Meme Coins Lose 82% In $110B Crash As Dogecoin Becomes Last Anchor Crypto News

Meme Coins have lost nearly 82% of their value since their 2024 peak, with CryptoRank data showing more than $110 billion erased.

Key Points:

  • Meme coins are down 31% in 2026, leaving the sector near $24.5 billion.
  • Dogecoin(DOGE) still represents more than half of the category’s market value.
  • Small-token rallies have not changed the wider post-2024 drawdown.

Meme Coin Slump

The meme coin market has struggled to recover from its 2024 high, when the sector was valued at about $135 billion, according to data cited by CryptoPotato.

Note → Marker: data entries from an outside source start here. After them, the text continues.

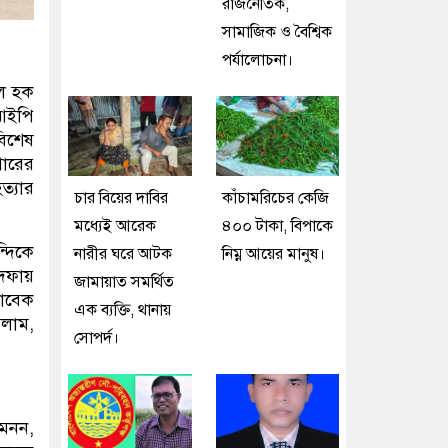
রাজনৈতিক,
সামাজিক ও বৈশ্বিক
পর্যালোচনা।
ুল হক
আইপি
বিশেষ
পারের
ত্যার
চার বিয়ের দাবির
কাঁচামরিচের কেজি
মধ্যেই আরেক
৪০০ টাকা, বিপাকে
্দিকে
নারীর ঘরে আটক
নিম্ন আয়ের মানুষ।
 দফায়
জামায়াত সমর্থিত
সাবেক
এক ব্যক্তি, থানায়
সলাম,
সোপর্দ।
মেনন,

The category is now worth about $24.5 billion after a 31% decline this year, and several rebounds have failed to restore the momentum of the previous cycle.

“Despite several rebounds throughout 2025, the meme coin market has been unable to regain the momentum of the previous cycle,” CryptoRank analysts wrote on X.

Dogecoin remains the largest meme coin, with a market capitalization of about $13.7 billion, leaving it just outside the top 10 cryptocurrencies by market value.

Shiba Inu(SHIB) has fallen almost 14% over 30 days, cutting its value to about $3 billion, while PEPE(PEPE) is worth about $1.25 billion after dropping more than 21% in one month.

Dogecoin Signal

Losses have spread across the sector, with Bonk(BONK)Fartcoin(FARTCOIN) and dogwifhat(WIF) down between 15% and 30% over four weeks.
Official Trump(TRUMP) has also lost 12.2% and traded below $2 at the time of writing, while Bonk was the best performer over one year despite falling 69%.
Smaller names moved differently, with Kintara(KINS) up 2,664% and Original Doge(OGDOGE) up 1,765% over 30 days.
Alphractal said sentiment around DOGE has turned unusually negative, even as the token trades near a level that has previously preceded major gains: “The market is reading DOGE as a dead meme. The chart is reading it as a coiled spring.”
Dogecoin has still lost more than 50% of its price over the past year, according to CoinGecko, making the latest setup a test of whether historical support still matters after the sector’s post-2024 unwind.